== Input data ==
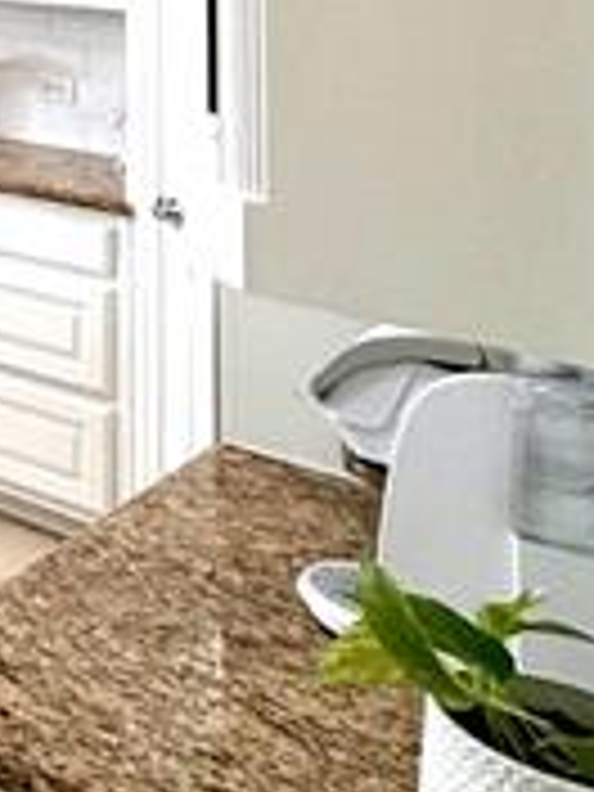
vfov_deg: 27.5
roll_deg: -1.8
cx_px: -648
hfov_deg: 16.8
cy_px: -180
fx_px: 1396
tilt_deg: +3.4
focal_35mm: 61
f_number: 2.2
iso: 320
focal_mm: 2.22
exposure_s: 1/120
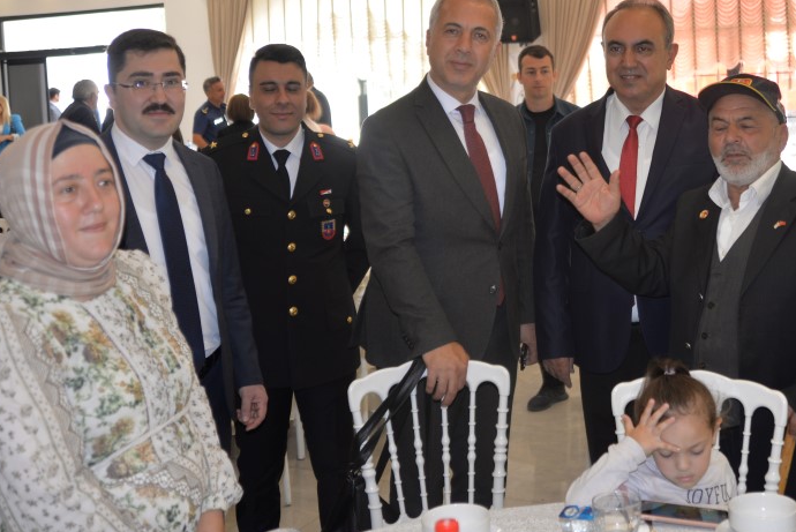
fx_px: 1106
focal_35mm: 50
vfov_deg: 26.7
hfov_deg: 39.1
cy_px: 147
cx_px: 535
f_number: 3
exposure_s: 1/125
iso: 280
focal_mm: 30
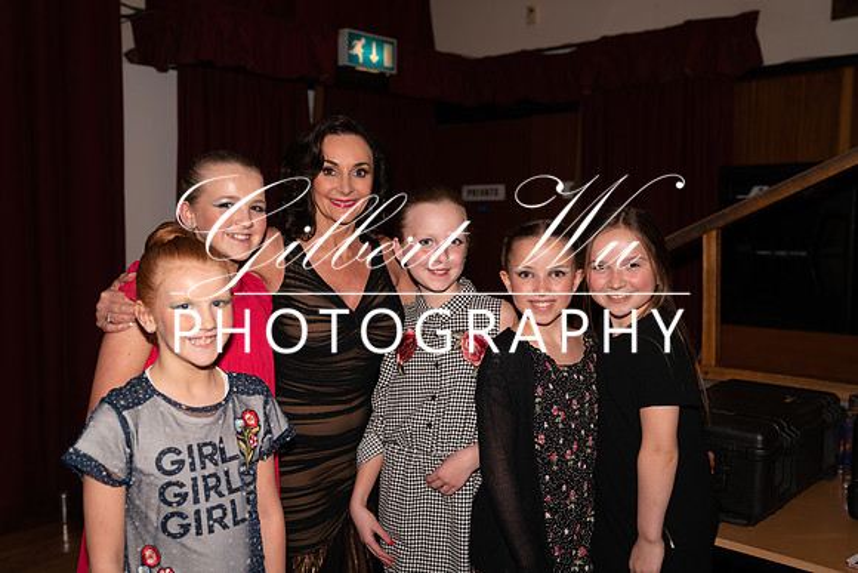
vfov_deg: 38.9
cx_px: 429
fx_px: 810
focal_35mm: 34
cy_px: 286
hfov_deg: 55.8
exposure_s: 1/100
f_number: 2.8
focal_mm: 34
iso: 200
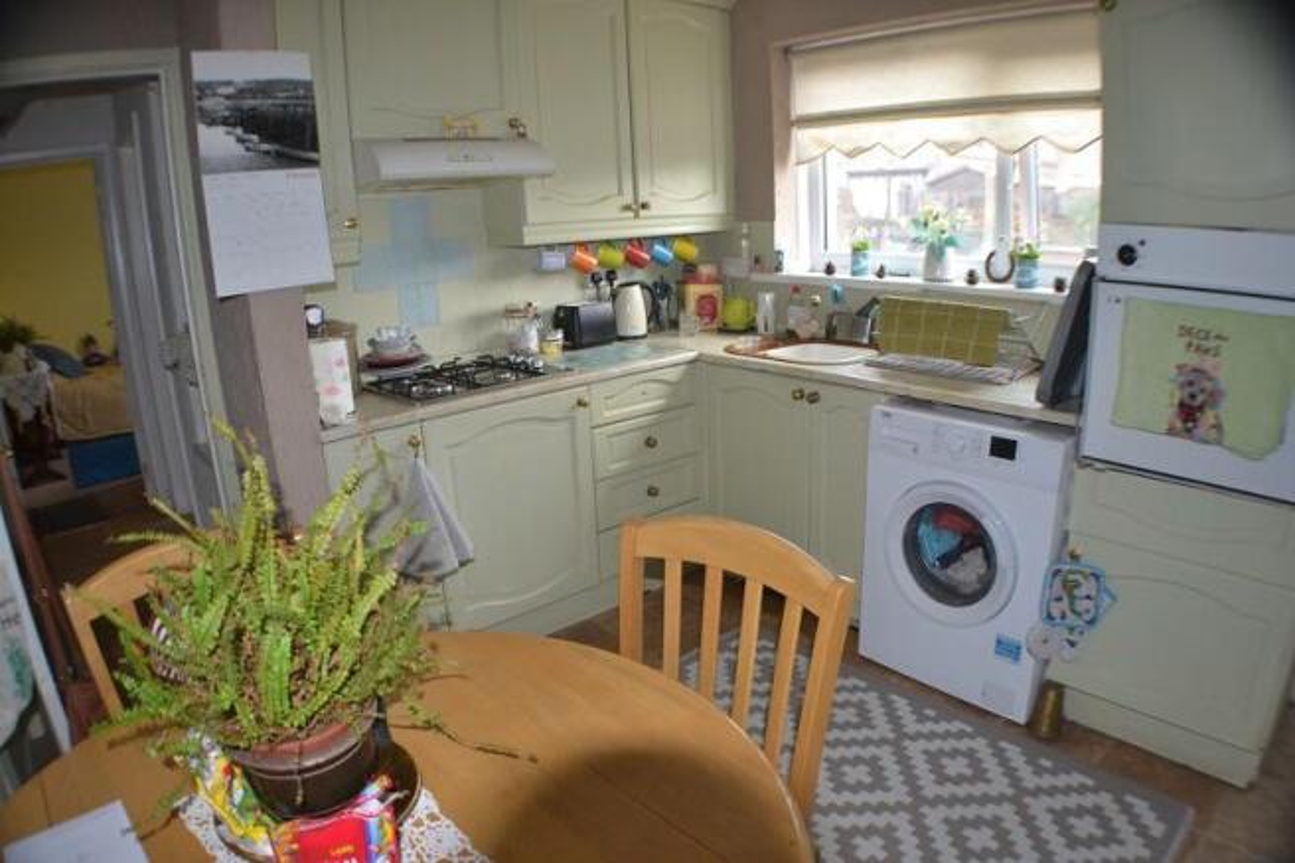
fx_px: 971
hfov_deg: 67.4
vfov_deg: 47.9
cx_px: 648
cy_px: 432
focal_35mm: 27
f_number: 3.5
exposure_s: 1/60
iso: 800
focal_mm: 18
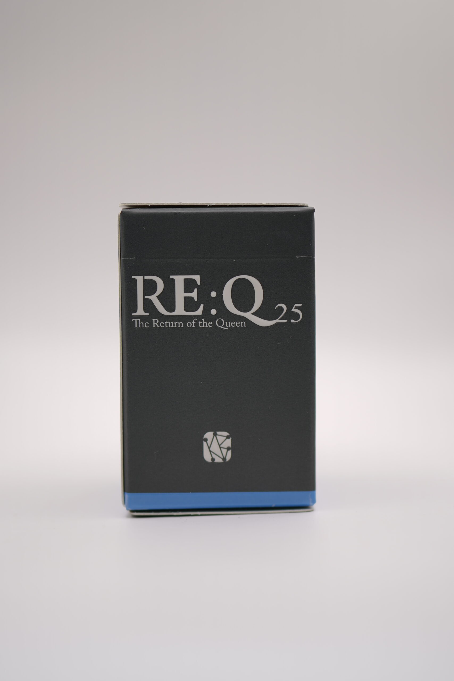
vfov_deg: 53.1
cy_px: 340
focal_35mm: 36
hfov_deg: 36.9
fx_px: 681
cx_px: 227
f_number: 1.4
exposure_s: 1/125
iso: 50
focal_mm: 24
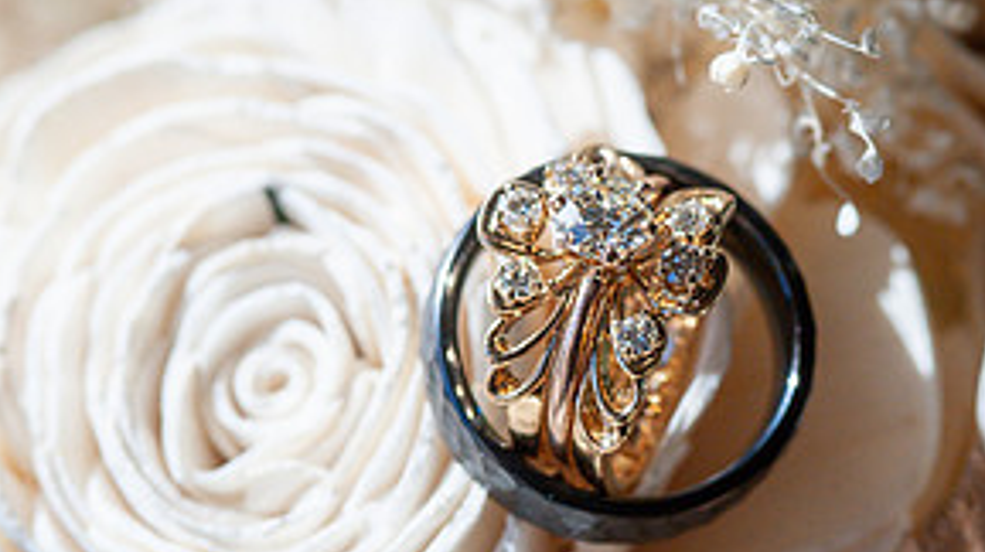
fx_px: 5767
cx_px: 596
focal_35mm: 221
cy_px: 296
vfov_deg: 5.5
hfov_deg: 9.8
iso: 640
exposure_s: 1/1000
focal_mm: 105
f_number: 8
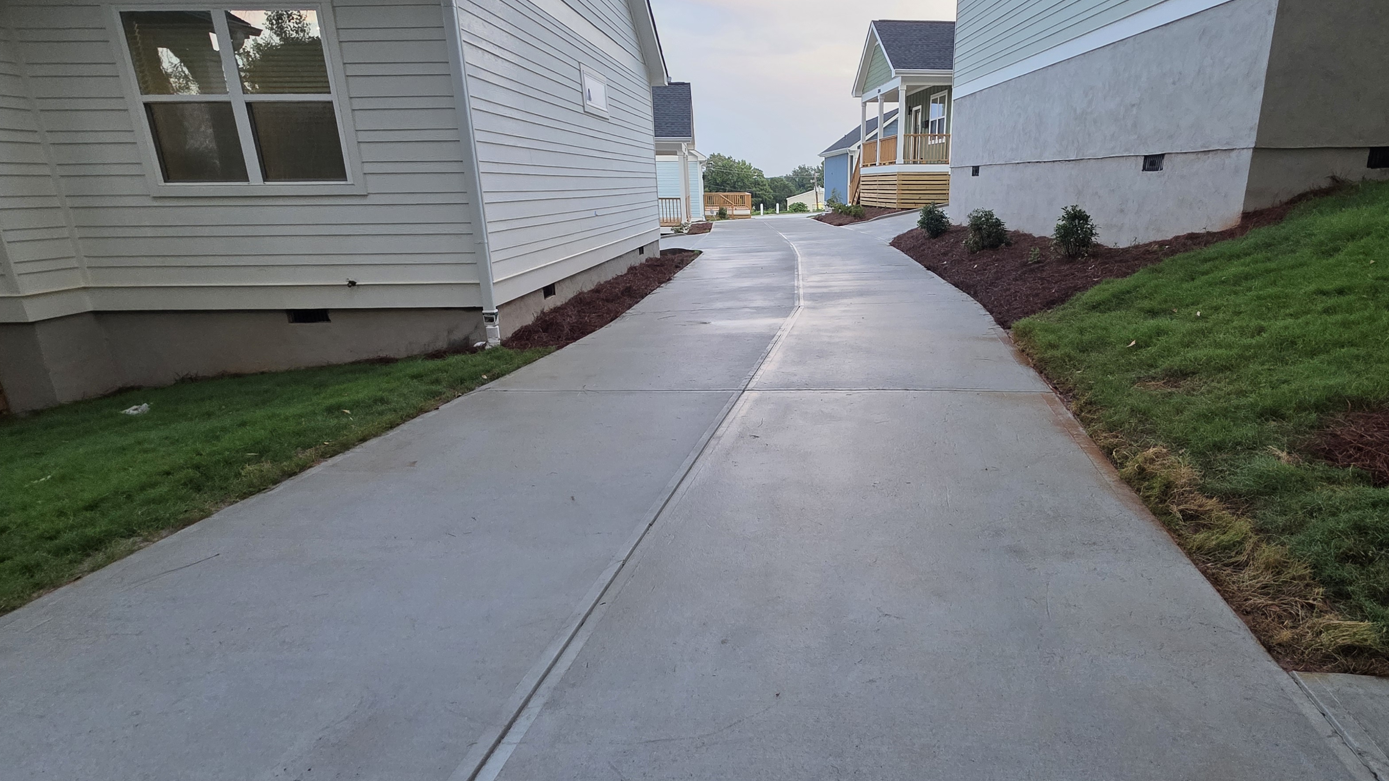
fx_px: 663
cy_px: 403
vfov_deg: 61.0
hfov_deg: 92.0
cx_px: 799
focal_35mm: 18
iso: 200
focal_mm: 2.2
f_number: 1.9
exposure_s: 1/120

== What the task requires ==
Copy the material exactly as written and leave every picture behind.

== Answer to this problem ==
vfov_deg: 27.5
roll_deg: -1.8
cx_px: -648
hfov_deg: 16.8
cy_px: -180
fx_px: 1396
tilt_deg: +3.4
focal_35mm: 61
f_number: 2.2
iso: 320
focal_mm: 2.22
exposure_s: 1/120
fx_px: 1106
focal_35mm: 50
vfov_deg: 26.7
hfov_deg: 39.1
cy_px: 147
cx_px: 535
f_number: 3
exposure_s: 1/125
iso: 280
focal_mm: 30
vfov_deg: 38.9
cx_px: 429
fx_px: 810
focal_35mm: 34
cy_px: 286
hfov_deg: 55.8
exposure_s: 1/100
f_number: 2.8
focal_mm: 34
iso: 200
fx_px: 971
hfov_deg: 67.4
vfov_deg: 47.9
cx_px: 648
cy_px: 432
focal_35mm: 27
f_number: 3.5
exposure_s: 1/60
iso: 800
focal_mm: 18
vfov_deg: 53.1
cy_px: 340
focal_35mm: 36
hfov_deg: 36.9
fx_px: 681
cx_px: 227
f_number: 1.4
exposure_s: 1/125
iso: 50
focal_mm: 24
fx_px: 5767
cx_px: 596
focal_35mm: 221
cy_px: 296
vfov_deg: 5.5
hfov_deg: 9.8
iso: 640
exposure_s: 1/1000
focal_mm: 105
f_number: 8
fx_px: 663
cy_px: 403
vfov_deg: 61.0
hfov_deg: 92.0
cx_px: 799
focal_35mm: 18
iso: 200
focal_mm: 2.2
f_number: 1.9
exposure_s: 1/120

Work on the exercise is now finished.